[Input material Boundary: Start]

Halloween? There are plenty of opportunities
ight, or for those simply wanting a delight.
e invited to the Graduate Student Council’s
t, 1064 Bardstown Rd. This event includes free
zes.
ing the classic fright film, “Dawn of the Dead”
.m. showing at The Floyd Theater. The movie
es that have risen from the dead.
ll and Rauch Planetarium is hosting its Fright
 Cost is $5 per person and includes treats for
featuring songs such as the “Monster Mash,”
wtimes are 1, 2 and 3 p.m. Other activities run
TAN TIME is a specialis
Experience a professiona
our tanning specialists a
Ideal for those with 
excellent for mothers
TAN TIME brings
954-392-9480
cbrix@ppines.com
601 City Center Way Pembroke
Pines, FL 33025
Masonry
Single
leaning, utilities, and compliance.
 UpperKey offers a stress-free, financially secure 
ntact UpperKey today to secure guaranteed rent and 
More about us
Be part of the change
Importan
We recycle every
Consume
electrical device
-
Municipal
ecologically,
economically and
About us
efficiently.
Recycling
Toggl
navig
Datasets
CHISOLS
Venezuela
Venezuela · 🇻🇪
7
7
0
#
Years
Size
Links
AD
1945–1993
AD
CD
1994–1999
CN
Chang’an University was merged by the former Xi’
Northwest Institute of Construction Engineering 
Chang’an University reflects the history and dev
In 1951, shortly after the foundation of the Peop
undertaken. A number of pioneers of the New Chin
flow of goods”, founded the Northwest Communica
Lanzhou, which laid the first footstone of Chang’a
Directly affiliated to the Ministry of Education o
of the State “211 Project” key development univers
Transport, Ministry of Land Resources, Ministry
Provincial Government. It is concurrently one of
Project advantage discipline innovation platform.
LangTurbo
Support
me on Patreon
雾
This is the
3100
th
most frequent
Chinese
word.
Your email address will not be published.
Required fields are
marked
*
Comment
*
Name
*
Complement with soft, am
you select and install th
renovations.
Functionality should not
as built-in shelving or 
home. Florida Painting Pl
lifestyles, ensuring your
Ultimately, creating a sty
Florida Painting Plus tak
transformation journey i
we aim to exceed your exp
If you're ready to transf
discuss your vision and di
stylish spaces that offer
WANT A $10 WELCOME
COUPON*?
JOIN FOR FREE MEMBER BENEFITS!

[Input material Boundary: End]

→ What the task asks: Reproduce the text of every row above, keeping each line and every character unchanged.

→ Response to the task:
Halloween? There are plenty of opportunities
ight, or for those simply wanting a delight.
e invited to the Graduate Student Council’s
t, 1064 Bardstown Rd. This event includes free
zes.
ing the classic fright film, “Dawn of the Dead”
.m. showing at The Floyd Theater. The movie
es that have risen from the dead.
ll and Rauch Planetarium is hosting its Fright
 Cost is $5 per person and includes treats for
featuring songs such as the “Monster Mash,”
wtimes are 1, 2 and 3 p.m. Other activities run
TAN TIME is a specialis
Experience a professiona
our tanning specialists a
Ideal for those with 
excellent for mothers
TAN TIME brings
954-392-9480
cbrix@ppines.com
601 City Center Way Pembroke
Pines, FL 33025
Masonry
Single
leaning, utilities, and compliance.
 UpperKey offers a stress-free, financially secure 
ntact UpperKey today to secure guaranteed rent and 
More about us
Be part of the change
Importan
We recycle every
Consume
electrical device
-
Municipal
ecologically,
economically and
About us
efficiently.
Recycling
Toggl
navig
Datasets
CHISOLS
Venezuela
Venezuela · 🇻🇪
7
7
0
#
Years
Size
Links
AD
1945–1993
AD
CD
1994–1999
CN
Chang’an University was merged by the former Xi’
Northwest Institute of Construction Engineering 
Chang’an University reflects the history and dev
In 1951, shortly after the foundation of the Peop
undertaken. A number of pioneers of the New Chin
flow of goods”, founded the Northwest Communica
Lanzhou, which laid the first footstone of Chang’a
Directly affiliated to the Ministry of Education o
of the State “211 Project” key development univers
Transport, Ministry of Land Resources, Ministry
Provincial Government. It is concurrently one of
Project advantage discipline innovation platform.
LangTurbo
Support
me on Patreon
雾
This is the
3100
th
most frequent
Chinese
word.
Your email address will not be published.
Required fields are
marked
*
Comment
*
Name
*
Complement with soft, am
you select and install th
renovations.
Functionality should not
as built-in shelving or 
home. Florida Painting Pl
lifestyles, ensuring your
Ultimately, creating a sty
Florida Painting Plus tak
transformation journey i
we aim to exceed your exp
If you're ready to transf
discuss your vision and di
stylish spaces that offer
WANT A $10 WELCOME
COUPON*?
JOIN FOR FREE MEMBER BENEFITS!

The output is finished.